▶ 待解问题
请依据关于蛋白复性层析条件的文本段落,回答下列问题:
(a)对于容易折叠的蛋白,最佳的梯度长度是多少?
(b)以天然溶菌酶为例,吸附时采用的酸性pH值范围是多少?
(c)对溶菌酶采用1mol/L脲时,洗脱出的复性蛋白溶液中的脲浓度约为多少?

▶ 文本段落
'''
选择合适的梯度长度同样很重要。一个柱体积的梯度对容易折叠的蛋白是最佳的选择,难于折叠的或者多聚体的蛋白需要增加梯度的长度,从两个柱体积到几个柱体积都可以。
选择合适的流速,既要节约时间,又要使目标蛋白充分折叠。越是难于折叠的蛋白,则折叠速度越慢;或者多聚体蛋白需要多聚体组装的过程,则流速越低越好。
变性剂梯度的设置,选择非离子型的变性剂如脲,在高浓度的变性剂(如6mol/L脲)的环境(流动相I)中蛋白吸附到介质上,可以避免此时蛋白聚集体的形成。洗脱缓冲液含有低浓度的变性剂(如1mol/L脲),浓度的选择依据复性蛋白的洗出时机,如对溶菌酶采用1mol/L脲,此时洗脱出的复性的蛋白溶液中的脲浓度在2mol/L左右,此时对于这种蛋白活性回收也最高。
pH值梯度的设置(以天然溶菌酶为例),吸附时的pH酸性(3~6)较好,一方面可以增加蛋白的吸附量,又可以避免此时蛋白分子间和分子内二硫键的形成。洗脱时,pH值为碱性(8.7~10)较好,此时利于二硫键的形成,又不会增加二硫键的错配的几率。高的pH值同样有助于此种复性蛋白的洗脱。
'''
▶ 数据条目
'''
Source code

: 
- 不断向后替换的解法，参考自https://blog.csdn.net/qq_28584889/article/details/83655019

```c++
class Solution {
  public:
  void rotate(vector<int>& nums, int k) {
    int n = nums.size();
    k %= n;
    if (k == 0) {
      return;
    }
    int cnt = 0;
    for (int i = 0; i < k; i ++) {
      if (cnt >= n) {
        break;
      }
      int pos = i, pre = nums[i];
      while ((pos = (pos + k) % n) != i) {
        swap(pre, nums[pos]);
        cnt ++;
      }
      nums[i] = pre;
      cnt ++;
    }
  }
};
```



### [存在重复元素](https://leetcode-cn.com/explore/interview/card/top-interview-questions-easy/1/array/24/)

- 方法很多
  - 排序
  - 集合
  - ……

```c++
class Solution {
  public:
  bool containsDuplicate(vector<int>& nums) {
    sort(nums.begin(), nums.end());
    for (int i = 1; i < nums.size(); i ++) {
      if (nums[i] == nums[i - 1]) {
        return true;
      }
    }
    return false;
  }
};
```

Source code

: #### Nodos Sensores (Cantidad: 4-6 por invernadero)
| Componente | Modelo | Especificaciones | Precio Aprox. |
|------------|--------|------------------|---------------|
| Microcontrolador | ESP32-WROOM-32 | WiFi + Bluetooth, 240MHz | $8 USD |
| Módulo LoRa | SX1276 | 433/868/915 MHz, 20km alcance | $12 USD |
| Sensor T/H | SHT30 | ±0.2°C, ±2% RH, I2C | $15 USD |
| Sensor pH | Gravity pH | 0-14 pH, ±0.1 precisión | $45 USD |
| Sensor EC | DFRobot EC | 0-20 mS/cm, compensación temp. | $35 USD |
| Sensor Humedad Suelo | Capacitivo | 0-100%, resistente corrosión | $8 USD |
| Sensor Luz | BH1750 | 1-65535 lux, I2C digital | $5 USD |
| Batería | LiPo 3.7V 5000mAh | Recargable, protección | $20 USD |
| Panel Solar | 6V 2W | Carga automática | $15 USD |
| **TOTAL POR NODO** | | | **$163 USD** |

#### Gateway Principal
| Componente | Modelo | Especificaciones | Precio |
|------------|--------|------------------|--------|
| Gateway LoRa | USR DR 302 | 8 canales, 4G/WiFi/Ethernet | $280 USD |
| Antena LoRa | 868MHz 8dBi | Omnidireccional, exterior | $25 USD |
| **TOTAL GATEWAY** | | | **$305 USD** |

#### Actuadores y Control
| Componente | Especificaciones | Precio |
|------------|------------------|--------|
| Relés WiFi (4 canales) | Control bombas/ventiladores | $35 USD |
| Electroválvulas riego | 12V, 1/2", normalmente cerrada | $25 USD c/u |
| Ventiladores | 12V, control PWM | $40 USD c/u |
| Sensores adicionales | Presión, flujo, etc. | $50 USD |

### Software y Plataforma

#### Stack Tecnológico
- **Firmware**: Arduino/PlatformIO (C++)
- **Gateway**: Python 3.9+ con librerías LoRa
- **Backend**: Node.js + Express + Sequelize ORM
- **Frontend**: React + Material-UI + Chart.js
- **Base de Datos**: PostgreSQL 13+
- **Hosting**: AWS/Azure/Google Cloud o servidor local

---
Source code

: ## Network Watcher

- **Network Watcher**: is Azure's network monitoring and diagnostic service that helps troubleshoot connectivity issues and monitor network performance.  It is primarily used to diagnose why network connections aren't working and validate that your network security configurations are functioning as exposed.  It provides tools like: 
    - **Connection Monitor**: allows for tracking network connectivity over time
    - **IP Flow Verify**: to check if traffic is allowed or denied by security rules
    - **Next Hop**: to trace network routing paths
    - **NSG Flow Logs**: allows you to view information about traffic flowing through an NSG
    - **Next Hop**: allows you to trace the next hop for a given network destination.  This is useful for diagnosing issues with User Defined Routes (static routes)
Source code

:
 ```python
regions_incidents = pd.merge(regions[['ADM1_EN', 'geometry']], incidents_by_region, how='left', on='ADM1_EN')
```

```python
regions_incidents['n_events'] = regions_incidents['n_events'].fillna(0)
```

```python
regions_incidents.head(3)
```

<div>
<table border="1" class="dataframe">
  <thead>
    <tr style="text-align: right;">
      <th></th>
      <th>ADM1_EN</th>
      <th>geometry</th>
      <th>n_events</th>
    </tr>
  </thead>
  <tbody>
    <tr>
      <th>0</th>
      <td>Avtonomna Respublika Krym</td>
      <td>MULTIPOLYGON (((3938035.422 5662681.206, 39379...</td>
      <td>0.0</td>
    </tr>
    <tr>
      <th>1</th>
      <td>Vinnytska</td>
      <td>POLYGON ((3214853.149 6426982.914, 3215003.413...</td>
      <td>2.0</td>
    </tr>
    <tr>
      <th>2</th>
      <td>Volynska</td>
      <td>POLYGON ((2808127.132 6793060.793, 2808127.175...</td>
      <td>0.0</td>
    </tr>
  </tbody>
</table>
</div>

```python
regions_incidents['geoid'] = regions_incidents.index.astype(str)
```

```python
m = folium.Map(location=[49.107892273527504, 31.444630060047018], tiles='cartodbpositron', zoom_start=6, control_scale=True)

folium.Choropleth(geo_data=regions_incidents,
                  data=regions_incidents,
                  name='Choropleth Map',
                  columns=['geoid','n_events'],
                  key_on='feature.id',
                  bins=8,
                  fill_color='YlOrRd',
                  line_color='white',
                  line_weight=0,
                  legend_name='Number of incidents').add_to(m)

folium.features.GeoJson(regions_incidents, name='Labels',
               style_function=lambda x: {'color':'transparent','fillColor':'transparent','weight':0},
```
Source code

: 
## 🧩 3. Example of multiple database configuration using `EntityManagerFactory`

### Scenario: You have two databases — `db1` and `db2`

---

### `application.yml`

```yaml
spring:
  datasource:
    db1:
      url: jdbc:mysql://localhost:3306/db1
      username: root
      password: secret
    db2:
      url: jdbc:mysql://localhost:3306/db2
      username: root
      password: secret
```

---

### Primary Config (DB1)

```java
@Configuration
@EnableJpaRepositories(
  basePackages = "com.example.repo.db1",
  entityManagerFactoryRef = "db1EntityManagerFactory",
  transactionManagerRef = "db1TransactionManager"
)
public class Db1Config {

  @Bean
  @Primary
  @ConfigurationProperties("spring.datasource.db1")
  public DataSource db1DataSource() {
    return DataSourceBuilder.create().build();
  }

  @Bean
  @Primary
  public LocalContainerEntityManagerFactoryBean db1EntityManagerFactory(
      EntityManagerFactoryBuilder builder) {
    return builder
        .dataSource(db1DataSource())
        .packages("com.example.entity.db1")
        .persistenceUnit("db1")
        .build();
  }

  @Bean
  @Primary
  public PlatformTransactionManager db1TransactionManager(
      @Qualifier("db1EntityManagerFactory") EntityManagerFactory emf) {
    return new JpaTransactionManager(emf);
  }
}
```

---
'''
▶ 作答区
(a)一个柱体积。
(b)3~6。
(c)2mol/L左右。